As expected, the projection trend is not a straight line, but it’s kind of hard to estimate the variability with confidence. In order to do so you have to compare it against an imaginary diagonal line that represents what an ideal projection would look like.

Realizing this, I looked for a way to make it easier. Humans are better at making comparisons against a horizontal baseline than an angled one. Adding the miles already driven to the Y axis lets us plot projected total miles, which gives us that comparison:

total-miles

This graph makes it easier to judge the vertical distance from valleys to nearby peaks. The trend’s range—the vertical variation—over the left half of the graph is 60-70 miles. We don’t know what the correct final number would have been, but the spread alone is enough to convince me not to pay too much attention to this number when my tank is even half full.

Further Analysis

There is variation on the right side of the trend, too. These more gradual changes are much easier to detect in this version than in the first one. They suggest that the projection is still varying with my fuel consumption, but that the variation is less when the tank is emptier. This would make sense because having three gallons of gas gives you a smaller range of possible outcomes than does a full tank. However, a more gradual slope could also indicate a different driving pattern. Perhaps this last section contained trips that were more efficient than my typical errand-running but less efficient than my commute.

To shed some light on that, I looked back at my trip log and added an overlay to my trend to call out segments that were predominantly highway driving:

converging-estimate

This graph illustrates that highway driving reliably made the projection rise.
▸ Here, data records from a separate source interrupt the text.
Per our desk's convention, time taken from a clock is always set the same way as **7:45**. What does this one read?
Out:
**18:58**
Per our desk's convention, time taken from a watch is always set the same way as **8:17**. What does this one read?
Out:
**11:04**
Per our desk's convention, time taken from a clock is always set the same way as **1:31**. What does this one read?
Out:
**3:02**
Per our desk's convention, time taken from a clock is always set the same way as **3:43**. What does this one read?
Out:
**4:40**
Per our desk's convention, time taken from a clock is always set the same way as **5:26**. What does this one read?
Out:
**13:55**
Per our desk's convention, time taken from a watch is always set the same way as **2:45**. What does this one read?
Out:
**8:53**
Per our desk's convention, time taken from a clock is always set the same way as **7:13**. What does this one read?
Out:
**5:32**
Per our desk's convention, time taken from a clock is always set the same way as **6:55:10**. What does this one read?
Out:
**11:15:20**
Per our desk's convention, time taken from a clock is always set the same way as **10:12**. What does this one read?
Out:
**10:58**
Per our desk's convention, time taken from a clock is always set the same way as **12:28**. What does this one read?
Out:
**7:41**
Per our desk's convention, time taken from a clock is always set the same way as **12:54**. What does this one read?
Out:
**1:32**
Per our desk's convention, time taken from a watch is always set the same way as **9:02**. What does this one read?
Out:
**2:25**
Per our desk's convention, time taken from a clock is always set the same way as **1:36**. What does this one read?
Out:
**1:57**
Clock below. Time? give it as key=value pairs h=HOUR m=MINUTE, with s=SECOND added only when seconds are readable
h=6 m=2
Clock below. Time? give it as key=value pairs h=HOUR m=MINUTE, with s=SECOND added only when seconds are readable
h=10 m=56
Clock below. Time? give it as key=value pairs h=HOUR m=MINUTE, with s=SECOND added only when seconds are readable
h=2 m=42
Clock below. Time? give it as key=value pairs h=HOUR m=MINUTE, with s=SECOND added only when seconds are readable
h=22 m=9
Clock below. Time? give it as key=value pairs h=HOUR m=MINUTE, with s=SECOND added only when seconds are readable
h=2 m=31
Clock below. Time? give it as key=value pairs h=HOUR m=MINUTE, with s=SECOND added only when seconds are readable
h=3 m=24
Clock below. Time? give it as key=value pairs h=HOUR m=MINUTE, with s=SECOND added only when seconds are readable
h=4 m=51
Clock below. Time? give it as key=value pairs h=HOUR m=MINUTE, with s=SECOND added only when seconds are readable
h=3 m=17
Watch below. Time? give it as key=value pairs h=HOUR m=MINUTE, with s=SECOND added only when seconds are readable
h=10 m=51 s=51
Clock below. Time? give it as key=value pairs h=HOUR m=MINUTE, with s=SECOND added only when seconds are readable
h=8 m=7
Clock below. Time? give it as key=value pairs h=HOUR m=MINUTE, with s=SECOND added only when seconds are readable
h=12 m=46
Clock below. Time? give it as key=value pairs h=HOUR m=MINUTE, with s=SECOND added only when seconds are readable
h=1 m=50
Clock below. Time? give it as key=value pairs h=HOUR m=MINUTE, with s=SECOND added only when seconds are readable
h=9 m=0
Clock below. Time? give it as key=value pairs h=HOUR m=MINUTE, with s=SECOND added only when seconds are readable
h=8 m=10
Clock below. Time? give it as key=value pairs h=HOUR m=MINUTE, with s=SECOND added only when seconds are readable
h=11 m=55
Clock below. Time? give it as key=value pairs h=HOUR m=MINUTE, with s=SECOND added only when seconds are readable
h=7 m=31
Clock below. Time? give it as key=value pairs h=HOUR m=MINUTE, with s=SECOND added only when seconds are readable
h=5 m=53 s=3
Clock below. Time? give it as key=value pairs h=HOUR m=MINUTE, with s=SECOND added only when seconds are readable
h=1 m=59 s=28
In the first half of the experiment, highway trips pushed the projection to about 480 miles. Segments comprising many short errands and school drop-offs brought the projection back down. The graph also shows that I actually drove more highway miles during the second half of the tank, but that these periods of (presumed) higher fuel efficiency failed to bring the projection up to its earlier highs. The variation during the last rise is only about 30 miles. It’s difficult to measure this variation in the original graph, but in this one it’s easy.

In the end I decided to disable the projection, though I sometimes turn it back on when the gas light comes on and it’s not convenient for me to stop at a gas station right away. Another thing I learned from the manual is that the light is designed to come on when there are 2.6 gallons remaining in the tank, which tells me I do have some breathing room there. This may some day get me into trouble but for now I’m seeing it as a win, at least until I’m stranded in the woods with promises to keep.